Verification of the Source of Vulnerability via a Hydraulic Simulation of a Natural Gas Pipeline Network.

Similar to the identification of sources of vulnerability for nodes, this pipeline network underwent a hydraulic calculation via the international commercial software SPS to verify the effectiveness of the identification of sources of vulnerability for pipes.

The gas source is based on pressure control. All gas demand sources are based on flow control. To evaluate the impact of pipe failure on the gas supply capability of the entire pipeline network intuitively, the mean deviation of pressure at gas demand sources is listed in Table 6.
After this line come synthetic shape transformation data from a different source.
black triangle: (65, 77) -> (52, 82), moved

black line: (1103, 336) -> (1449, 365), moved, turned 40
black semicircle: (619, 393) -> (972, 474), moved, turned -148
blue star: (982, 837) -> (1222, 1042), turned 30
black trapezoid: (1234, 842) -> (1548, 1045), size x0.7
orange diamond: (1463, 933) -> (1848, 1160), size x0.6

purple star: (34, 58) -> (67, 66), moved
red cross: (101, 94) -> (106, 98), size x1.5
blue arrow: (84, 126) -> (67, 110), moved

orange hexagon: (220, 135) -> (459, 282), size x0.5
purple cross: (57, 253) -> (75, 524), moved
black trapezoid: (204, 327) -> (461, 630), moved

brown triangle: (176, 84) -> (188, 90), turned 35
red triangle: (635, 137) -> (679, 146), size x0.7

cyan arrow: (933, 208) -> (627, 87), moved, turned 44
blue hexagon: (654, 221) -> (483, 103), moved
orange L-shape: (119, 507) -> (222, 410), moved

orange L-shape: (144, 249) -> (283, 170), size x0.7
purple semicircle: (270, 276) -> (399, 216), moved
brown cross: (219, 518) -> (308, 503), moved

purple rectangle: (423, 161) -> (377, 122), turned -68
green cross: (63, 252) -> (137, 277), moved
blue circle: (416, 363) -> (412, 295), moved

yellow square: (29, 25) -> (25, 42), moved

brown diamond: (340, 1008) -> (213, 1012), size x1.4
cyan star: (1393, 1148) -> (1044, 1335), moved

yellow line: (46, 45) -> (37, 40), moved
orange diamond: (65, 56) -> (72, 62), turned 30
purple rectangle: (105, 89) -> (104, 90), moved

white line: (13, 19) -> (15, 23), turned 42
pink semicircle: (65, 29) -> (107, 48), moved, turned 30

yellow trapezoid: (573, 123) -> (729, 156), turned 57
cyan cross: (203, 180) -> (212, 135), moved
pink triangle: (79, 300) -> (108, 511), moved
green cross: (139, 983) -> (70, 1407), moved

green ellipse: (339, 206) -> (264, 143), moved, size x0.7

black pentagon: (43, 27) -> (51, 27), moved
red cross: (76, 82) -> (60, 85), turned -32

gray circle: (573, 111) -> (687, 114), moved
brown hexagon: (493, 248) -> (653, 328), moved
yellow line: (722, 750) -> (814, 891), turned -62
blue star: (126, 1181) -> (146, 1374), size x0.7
Table 6. Mean deviation of pressure at gas demand sources

Table 6 shows that the vulnerability of pipes 1, 6, and 8 has a significant impact on the gas supply capability of the entire pipeline network; vulnerability of the other pipe only has a slight impact on the gas supply capability of the pipeline network. Based on the mean relative deviation of the pressure change in the pipe-line network operation, the vulnerability of pipes in descending order is as follows: pipe 1 > pipe 8 > pipe 6 > pipe 2 > pipe 3 > pipe 5 > pipe 4 > pipe 7. It can be seen that the pipeline network topology-based ranking of sources of vulnerability matches the simulation result of the operation, which provides reference for the identification of sources of fragility and safety evaluation during gas pipeline network design, construction and operation.

6 Conclusions

In this paper, network evaluation theory is applied to identify sources of fragility in natural gas pipeline networks. Network performance evaluation indices are improved. The process for the identification of sources of fragility for natural gas pipeline networks is designed. A topology-based method identification of the sources of vulnerability for natural gas pipeline networks is developed. The conclusions are as follows:

  1. (1)

    Node degree, element fragility and betweenness centrality indices rep-resent the fragility and importance of each node. Therefore, network evaluation theory-based network measurement is viable for the identification of sources of vulnerability for pipeline networks.

  2. (2)

    Improved network efficiency and centrality index increased the identification efficiency for sources of vulnerability for natural gas pipeline networks. The result of the calculation matches the operational simulation result, which proves the effectiveness of the improvement plan proposed in this paper.

  3. (3)

    The topology-based method for the identification of sources of vulnerability for natural gas pipeline networks can effectively identify the source of vulnerability for nodes or pipes in a pipeline network.